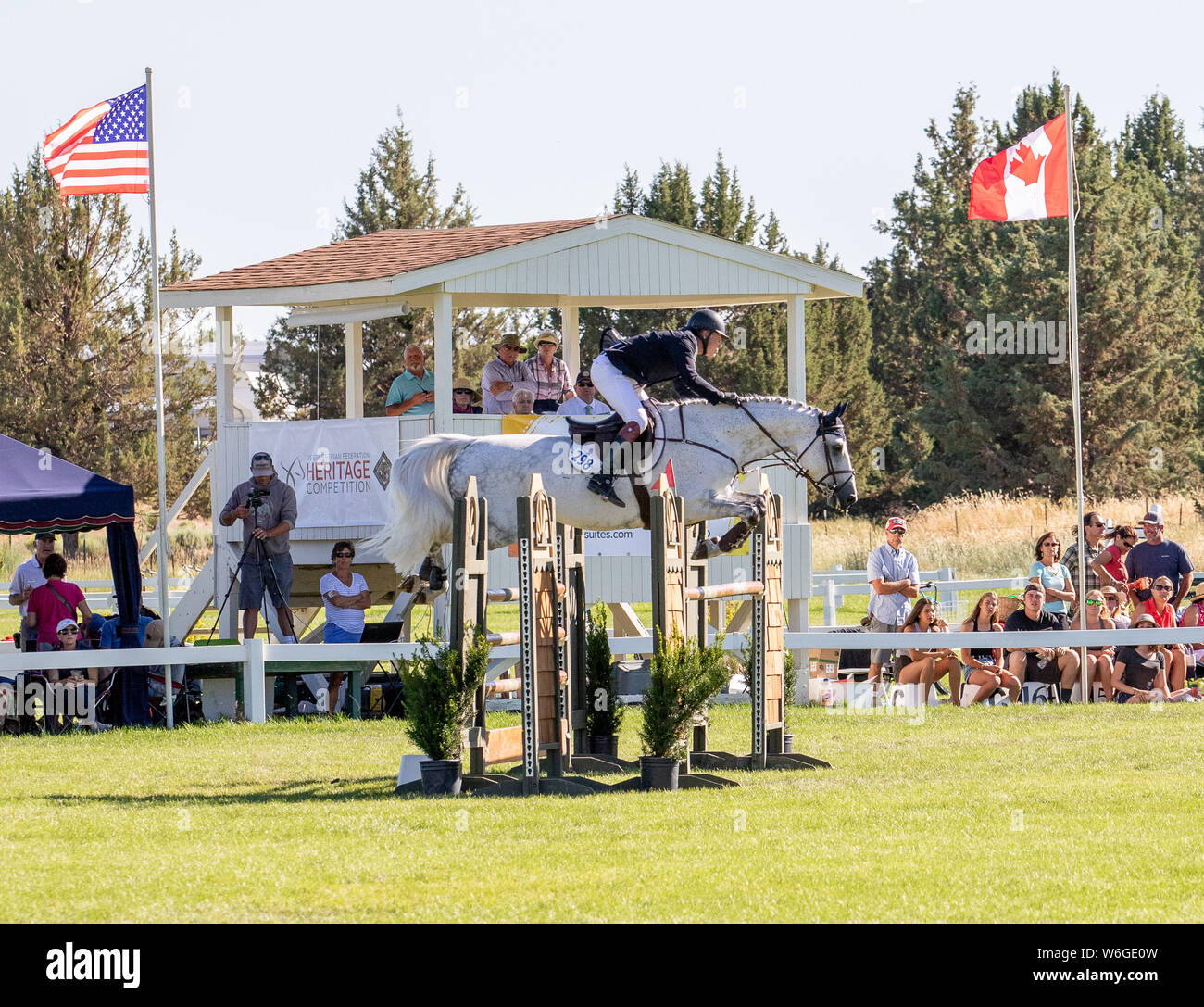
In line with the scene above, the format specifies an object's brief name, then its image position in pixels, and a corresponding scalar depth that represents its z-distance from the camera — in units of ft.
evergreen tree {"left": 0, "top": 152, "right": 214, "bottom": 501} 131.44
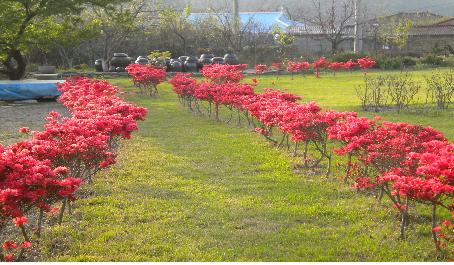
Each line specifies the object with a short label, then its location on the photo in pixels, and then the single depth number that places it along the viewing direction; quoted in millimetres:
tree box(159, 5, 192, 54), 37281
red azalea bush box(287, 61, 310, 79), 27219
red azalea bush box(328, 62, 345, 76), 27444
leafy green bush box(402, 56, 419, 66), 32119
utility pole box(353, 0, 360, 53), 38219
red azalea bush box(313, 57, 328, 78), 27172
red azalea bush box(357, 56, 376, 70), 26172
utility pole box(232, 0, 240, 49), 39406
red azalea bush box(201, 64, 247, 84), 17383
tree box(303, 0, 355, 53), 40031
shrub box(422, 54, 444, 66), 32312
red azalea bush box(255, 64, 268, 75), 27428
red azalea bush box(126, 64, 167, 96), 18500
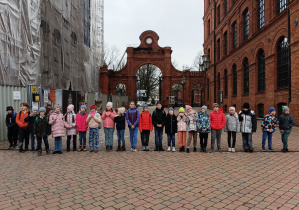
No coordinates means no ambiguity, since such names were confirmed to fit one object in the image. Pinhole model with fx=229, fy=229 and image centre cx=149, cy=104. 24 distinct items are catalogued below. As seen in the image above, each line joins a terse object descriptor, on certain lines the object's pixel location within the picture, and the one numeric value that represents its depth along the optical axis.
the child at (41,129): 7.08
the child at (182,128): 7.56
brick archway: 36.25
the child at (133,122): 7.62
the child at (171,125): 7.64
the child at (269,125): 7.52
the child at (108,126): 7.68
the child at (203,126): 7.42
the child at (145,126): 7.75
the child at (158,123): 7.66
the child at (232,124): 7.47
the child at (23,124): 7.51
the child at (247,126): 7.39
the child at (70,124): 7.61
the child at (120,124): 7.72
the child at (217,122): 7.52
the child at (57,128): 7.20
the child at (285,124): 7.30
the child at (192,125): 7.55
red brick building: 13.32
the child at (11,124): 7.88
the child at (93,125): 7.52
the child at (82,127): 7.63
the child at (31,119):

### Aim of the task
Nothing but the lines from the one that contains "the child at (120,124): 7.72" through the end of the data above should appear, each reproduced exactly.

### Solution for this exercise
the child at (120,124): 7.72
the child at (217,122): 7.52
the child at (57,128): 7.20
the child at (285,124): 7.30
the child at (192,125): 7.55
red brick building: 13.32
the child at (11,124): 7.88
the child at (93,125): 7.52
the child at (82,127): 7.63
the child at (31,119):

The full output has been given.